Location
NCS 120
Event Description

Face Editing with Machine Learning presented by Zhixin Shu

ABSTRACT: The face is the most informative feature of humans and has been a long-standing research topic in Computer Vision and Graphics. Images of faces are also ubiquitous in photography and social media, and people have devoted significant resources to capturing and editing face images. Face editing can be broadly viewed as the encoding, manipulation and the decoding of some representations for face images. The challenges are that we want to manipulate an image in a controllable way and generate results that are both desirable and as realistic as possible. This thesis explores different Machine Learning-based face-editing approaches. I discuss the role of machine learning for achieving desirable edits by learning both the physical aspects as well as the statistical manifold of human faces. In my work for eye-editing, I discuss the importance of understanding multiple physical elements of a face image, such as shape, illumination, pose, etc. In a deep-learning-based approach, I introduce image formation domain knowledge to the construction and training of a neural network.

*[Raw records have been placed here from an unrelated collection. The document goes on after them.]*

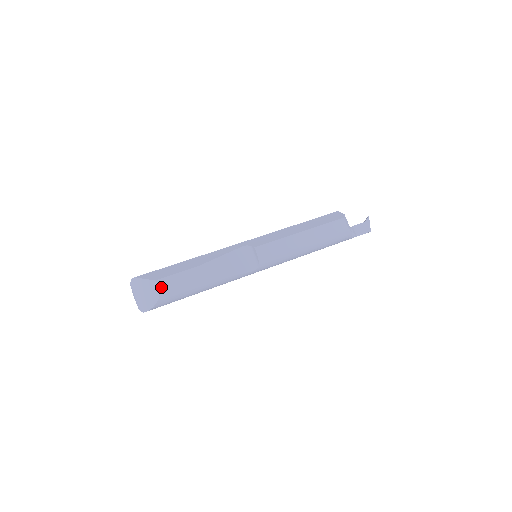
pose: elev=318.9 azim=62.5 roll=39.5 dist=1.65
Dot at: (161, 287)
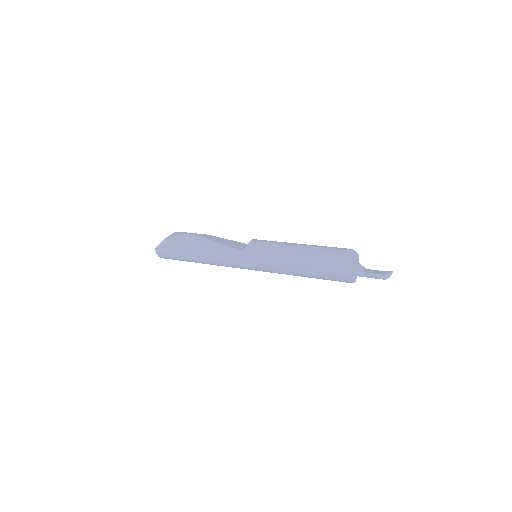
Dot at: (176, 232)
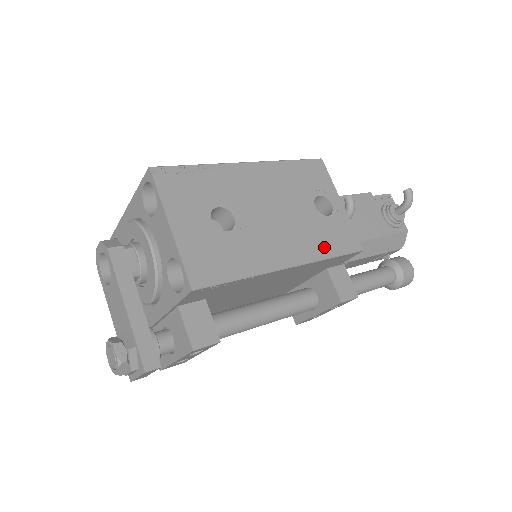
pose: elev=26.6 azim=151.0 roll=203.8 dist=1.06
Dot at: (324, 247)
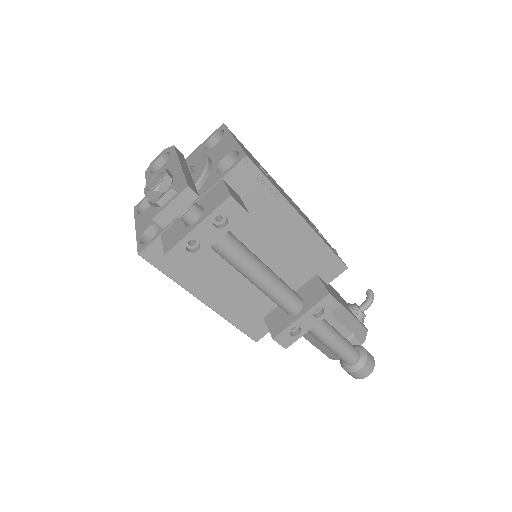
Dot at: (323, 239)
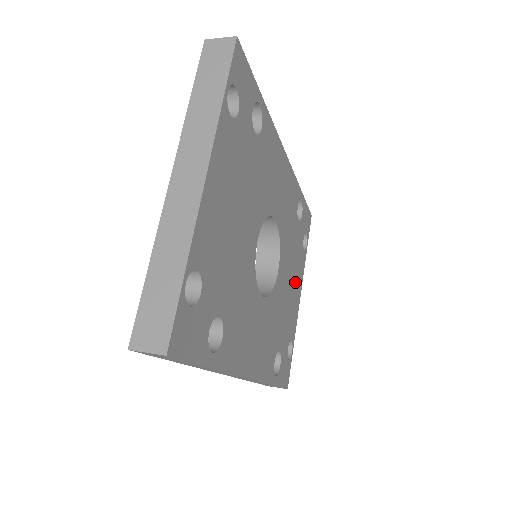
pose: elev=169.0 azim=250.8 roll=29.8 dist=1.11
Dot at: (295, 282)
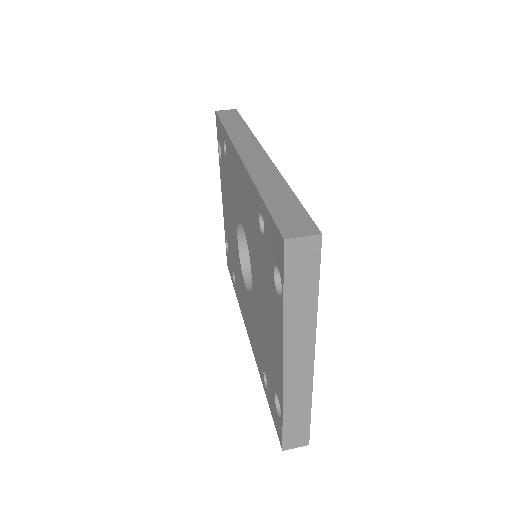
Dot at: occluded
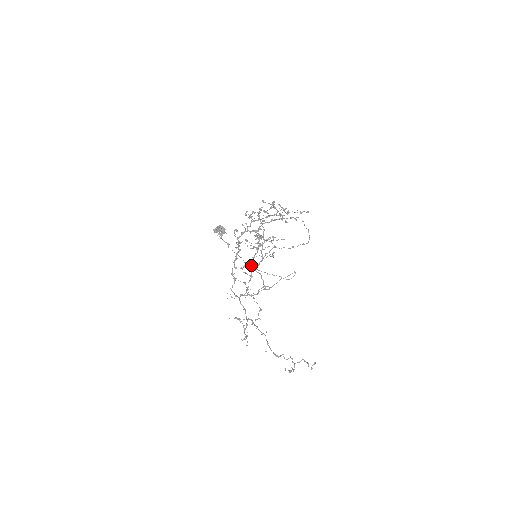
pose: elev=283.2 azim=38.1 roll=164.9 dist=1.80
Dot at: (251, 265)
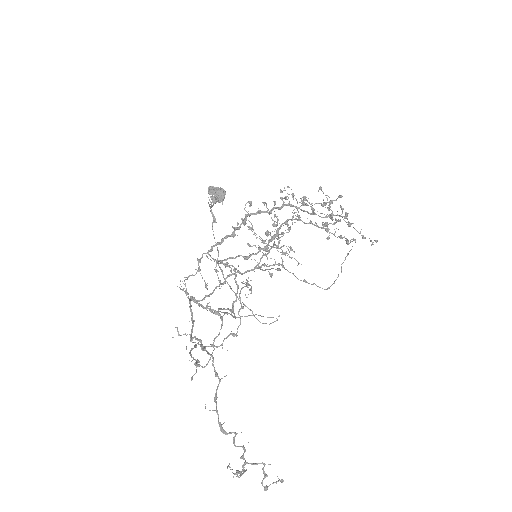
Dot at: occluded
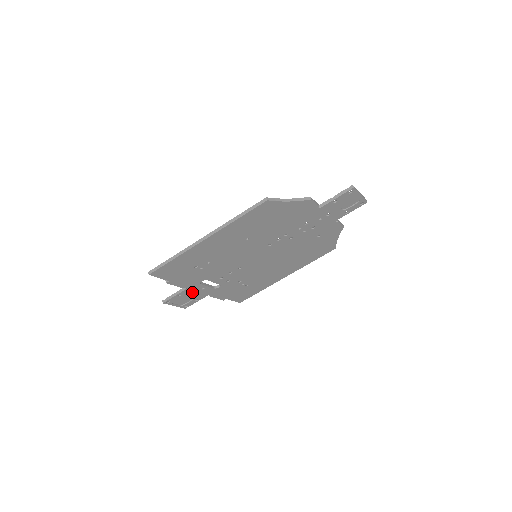
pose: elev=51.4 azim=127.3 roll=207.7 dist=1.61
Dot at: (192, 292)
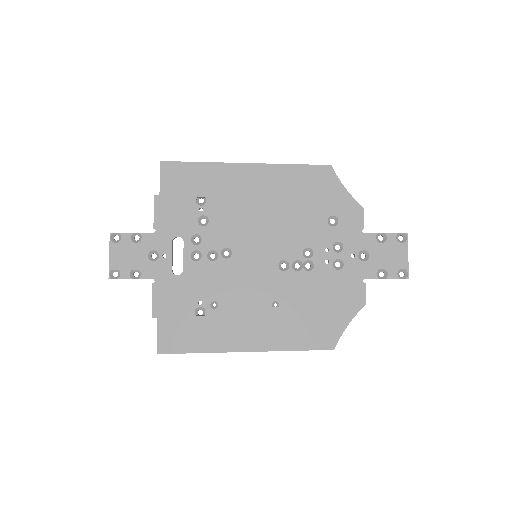
Dot at: (151, 263)
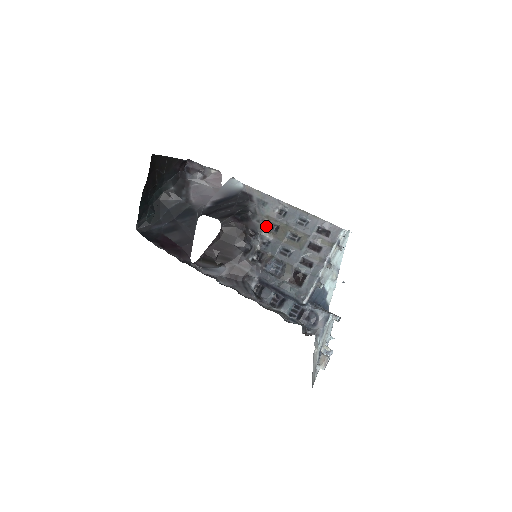
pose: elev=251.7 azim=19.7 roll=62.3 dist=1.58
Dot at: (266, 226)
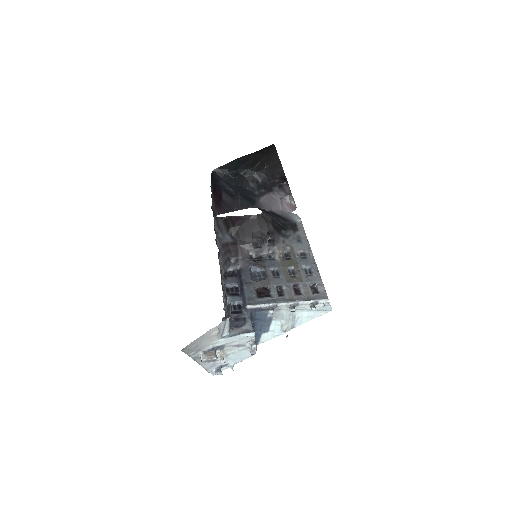
Dot at: (284, 251)
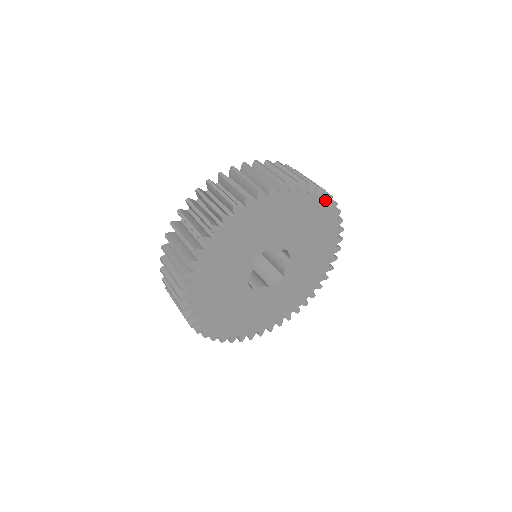
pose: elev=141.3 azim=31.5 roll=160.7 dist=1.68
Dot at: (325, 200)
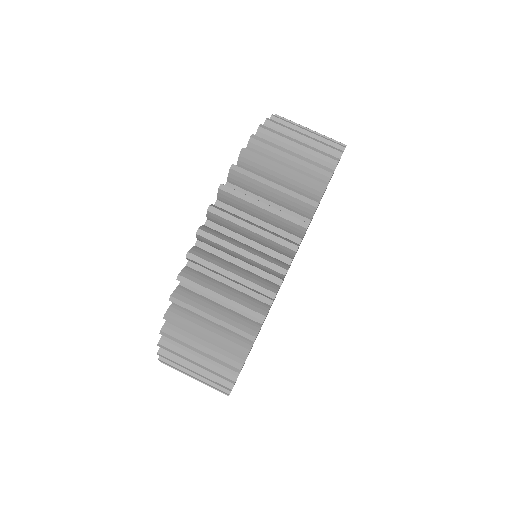
Dot at: (282, 280)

This network provides transparent access to the disentangled representations of the aforementioned physical properties. With this network, we can achieve various face editing tasks in forms of representation manipulation. After that, I introduce Deforming Autoencoders, a network that learns to disentangle shape and appearance in an unsupervised manner. This disentanglement is beneficial for the learning of some other factors of variations, such as illumination and facial expression. In an extension of Deforming Autoencoders, we incorporate non-rigid structure-from-motion to learn a 3D morphable model for faces that only requires an image set for training. At last, I describe an image-to-image network for 3D face reconstruction, which also utilizes structure-from-motion in deep learning. With real face images in training, this network not only reconstructs 3D faces more accurately than prior art but also has better generalization ability in real-life testing cases.